_Try it_
Please restate each entry that follows word for word.

_Supplied data_
++++++
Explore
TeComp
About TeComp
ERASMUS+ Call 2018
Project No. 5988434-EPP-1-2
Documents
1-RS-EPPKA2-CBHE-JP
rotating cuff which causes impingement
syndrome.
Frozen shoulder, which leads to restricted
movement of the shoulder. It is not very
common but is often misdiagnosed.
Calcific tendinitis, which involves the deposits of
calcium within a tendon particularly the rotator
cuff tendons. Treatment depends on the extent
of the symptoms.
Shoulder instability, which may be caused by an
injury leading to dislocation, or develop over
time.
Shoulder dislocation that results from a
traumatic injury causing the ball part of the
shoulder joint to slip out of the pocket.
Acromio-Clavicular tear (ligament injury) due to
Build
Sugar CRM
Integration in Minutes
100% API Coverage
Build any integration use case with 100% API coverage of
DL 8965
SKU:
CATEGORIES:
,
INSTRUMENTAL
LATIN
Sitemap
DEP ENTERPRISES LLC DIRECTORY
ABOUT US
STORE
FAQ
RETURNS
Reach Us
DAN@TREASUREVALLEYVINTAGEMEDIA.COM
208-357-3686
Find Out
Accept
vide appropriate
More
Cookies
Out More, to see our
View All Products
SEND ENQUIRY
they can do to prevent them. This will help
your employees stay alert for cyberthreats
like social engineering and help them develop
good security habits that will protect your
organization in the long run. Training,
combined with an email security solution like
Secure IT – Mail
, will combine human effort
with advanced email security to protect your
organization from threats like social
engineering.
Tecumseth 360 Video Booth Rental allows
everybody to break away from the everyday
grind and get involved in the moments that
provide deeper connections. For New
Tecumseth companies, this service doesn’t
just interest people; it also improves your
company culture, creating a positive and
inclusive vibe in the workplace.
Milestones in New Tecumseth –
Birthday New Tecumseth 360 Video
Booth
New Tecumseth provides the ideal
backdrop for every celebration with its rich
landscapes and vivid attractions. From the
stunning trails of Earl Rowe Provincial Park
++++++
_Solution for this task_
Explore
TeComp
About TeComp
ERASMUS+ Call 2018
Project No. 5988434-EPP-1-2
Documents
1-RS-EPPKA2-CBHE-JP
rotating cuff which causes impingement
syndrome.
Frozen shoulder, which leads to restricted
movement of the shoulder. It is not very
common but is often misdiagnosed.
Calcific tendinitis, which involves the deposits of
calcium within a tendon particularly the rotator
cuff tendons. Treatment depends on the extent
of the symptoms.
Shoulder instability, which may be caused by an
injury leading to dislocation, or develop over
time.
Shoulder dislocation that results from a
traumatic injury causing the ball part of the
shoulder joint to slip out of the pocket.
Acromio-Clavicular tear (ligament injury) due to
Build
Sugar CRM
Integration in Minutes
100% API Coverage
Build any integration use case with 100% API coverage of
DL 8965
SKU:
CATEGORIES:
,
INSTRUMENTAL
LATIN
Sitemap
DEP ENTERPRISES LLC DIRECTORY
ABOUT US
STORE
FAQ
RETURNS
Reach Us
DAN@TREASUREVALLEYVINTAGEMEDIA.COM
208-357-3686
Find Out
Accept
vide appropriate
More
Cookies
Out More, to see our
View All Products
SEND ENQUIRY
they can do to prevent them. This will help
your employees stay alert for cyberthreats
like social engineering and help them develop
good security habits that will protect your
organization in the long run. Training,
combined with an email security solution like
Secure IT – Mail
, will combine human effort
with advanced email security to protect your
organization from threats like social
engineering.
Tecumseth 360 Video Booth Rental allows
everybody to break away from the everyday
grind and get involved in the moments that
provide deeper connections. For New
Tecumseth companies, this service doesn’t
just interest people; it also improves your
company culture, creating a positive and
inclusive vibe in the workplace.
Milestones in New Tecumseth –
Birthday New Tecumseth 360 Video
Booth
New Tecumseth provides the ideal
backdrop for every celebration with its rich
landscapes and vivid attractions. From the
stunning trails of Earl Rowe Provincial Park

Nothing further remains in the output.